• **STUDY TEXT**
Start of Block
3
votes

I am trying to override Ext.util.Format.decimalSeparator and thousandSeparator. So, in my app, when I chnage the language to Spanish and I try using this function, Ext.util.Format.number(1234,'$0,000'), still it converts the number to 1.234 instead of 1,234.

I want that, irrespective of what language I choose, it should always format the money to $0,000 format and not using my selected locale, e.g., never $0.000. I observed if I change the thousandSeparator of Ext.util.Format object, it works fine. So, I added the following code in Ext.Loader.loadScript callback function in launch function in Application.js,

        var utilFormatObj={};
        utilFormatObj.thousandSeparator = ",";
        utilFormatObj.decimalSeparator = ".";
        Ext.override(Ext.util.Format, utilFormatObj);

BUt, it seems to work only in this place, once it loads the app on webpage, it again gets back to thousandSeparator=".". I can see that ext-lang-es.js file has the function which sets these properties. Can anyone suggest how can I catch whether the app is completely loaded on webapge and then use the above code there. Thank you.
End of Block
(Records taken from a collection)
Start of Block
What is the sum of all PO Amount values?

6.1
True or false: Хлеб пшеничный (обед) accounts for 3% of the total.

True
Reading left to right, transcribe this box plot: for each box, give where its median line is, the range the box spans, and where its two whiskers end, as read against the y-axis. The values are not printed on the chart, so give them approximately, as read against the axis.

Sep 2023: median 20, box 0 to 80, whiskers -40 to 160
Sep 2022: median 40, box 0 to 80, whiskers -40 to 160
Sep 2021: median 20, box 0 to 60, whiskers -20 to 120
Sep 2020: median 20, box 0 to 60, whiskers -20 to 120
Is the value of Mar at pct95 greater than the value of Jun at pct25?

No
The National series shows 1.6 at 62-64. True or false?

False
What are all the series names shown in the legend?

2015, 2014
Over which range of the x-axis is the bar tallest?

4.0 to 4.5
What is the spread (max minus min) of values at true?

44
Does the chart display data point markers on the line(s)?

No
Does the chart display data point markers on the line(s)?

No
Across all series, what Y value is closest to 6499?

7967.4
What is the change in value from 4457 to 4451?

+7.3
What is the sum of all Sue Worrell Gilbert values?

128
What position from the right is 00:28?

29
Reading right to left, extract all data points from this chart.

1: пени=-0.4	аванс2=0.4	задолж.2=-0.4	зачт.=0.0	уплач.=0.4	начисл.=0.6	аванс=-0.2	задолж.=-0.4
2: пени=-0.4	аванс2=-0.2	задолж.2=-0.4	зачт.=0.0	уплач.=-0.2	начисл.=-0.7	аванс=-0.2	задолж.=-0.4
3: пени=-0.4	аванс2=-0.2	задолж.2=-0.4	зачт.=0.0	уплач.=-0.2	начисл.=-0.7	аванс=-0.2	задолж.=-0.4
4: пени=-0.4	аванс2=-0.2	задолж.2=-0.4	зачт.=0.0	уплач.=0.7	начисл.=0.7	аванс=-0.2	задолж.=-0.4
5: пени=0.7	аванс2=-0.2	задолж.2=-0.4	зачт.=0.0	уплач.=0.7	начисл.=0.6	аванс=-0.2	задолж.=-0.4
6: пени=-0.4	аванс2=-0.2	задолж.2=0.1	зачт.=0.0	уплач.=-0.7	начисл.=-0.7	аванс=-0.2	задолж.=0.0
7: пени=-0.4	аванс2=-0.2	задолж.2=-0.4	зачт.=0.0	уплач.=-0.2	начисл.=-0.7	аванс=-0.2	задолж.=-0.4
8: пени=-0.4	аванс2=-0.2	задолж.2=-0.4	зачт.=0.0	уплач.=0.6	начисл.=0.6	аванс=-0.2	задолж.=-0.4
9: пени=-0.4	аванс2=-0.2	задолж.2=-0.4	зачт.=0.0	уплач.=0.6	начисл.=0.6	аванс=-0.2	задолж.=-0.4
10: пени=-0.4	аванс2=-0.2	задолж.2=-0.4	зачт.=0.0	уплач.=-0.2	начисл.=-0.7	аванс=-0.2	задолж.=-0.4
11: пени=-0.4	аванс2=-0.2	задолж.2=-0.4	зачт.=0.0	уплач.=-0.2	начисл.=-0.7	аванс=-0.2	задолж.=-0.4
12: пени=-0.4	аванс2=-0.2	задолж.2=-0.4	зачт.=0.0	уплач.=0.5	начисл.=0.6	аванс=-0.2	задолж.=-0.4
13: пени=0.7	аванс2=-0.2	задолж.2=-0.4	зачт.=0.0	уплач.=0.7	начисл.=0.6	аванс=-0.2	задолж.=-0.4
End of Block
• **QUESTIONS TO ANSWER**
1. List every function in the Ext number-formatting question that is written with a full dotted name beginning with "Ext.".
2. Carry on the Ext number-formatting question from its last sentence.

• **EXPECTED RESULTS**
1.
Ext.util.Format.number
Ext.Loader.loadScript
Ext.override

2.
2

2 Answers

3
votes

When you call Ext.util.Format.number() you're not specifying what to use as decimal or thousand separator, you're only specifying precision, whether to show thousands separator, and whether to pad precision with zeroes.

The documentation for Ext.util.Format.number states:

The format string must specify separator characters according to US/UK conventions ("," as the thousand separator, and "." as the decimal separator)

Therefore if you want to display numbers in different locales, you have to run the code that changes the default separators before calling Ext.util.Format.number or Ext.util.Format.currency.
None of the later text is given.